Pyspark
is a confluence for Apache Spark
in Python. It permits to write down the Spark applications by using Python
It allows the Pyspark hull
for interactively examining your information in a distributed domain.
This Spark module is for structured processing to supply a programming abstraction called DataFrame and works as a distributed query engine.
Running on top of Spark, the streaming feature in Apache Spark provides significant interactive and analytical applications over both streaming and historical data while inheriting Spark’s simple use and fault tolerance characteristics.
Built ahead of Spark, MLlib may be an expendable machine learning library that gives a consistent set of high-level APIs that help users to create and tune operational machine learning pipelines.
Spark Core is the general execution engine in which each functionality is made. It gives a Resilient Distributed Dataset (RDD) and in-memory computing abilities.
DataBricks is a corporation and large processing platform by the inventors of Apache Spark.

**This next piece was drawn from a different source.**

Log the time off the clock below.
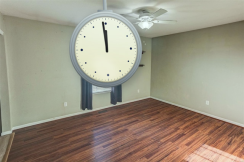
11:59
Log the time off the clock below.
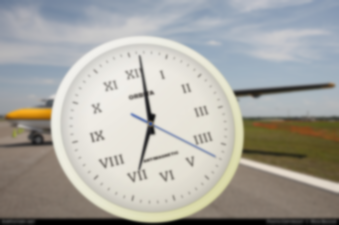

It was created for data scientists, engineers, and analysts to help users to integrate the fields of knowledge, science, engineering, and the business behind them across the machine learning lifecycle.
In the first stage, we load some distributed data and read that data as a
Files can be listed on a distributed file system (DBFS, S3, or HDFS) using %fs
commands.
We are using data files stored in dbfs:/databricks-datasets/songs_pk/data_001
for this example.
DBFS is the system that strengthens AWS S3 and the SSD drives attached to Spark clusters hosted in AWS.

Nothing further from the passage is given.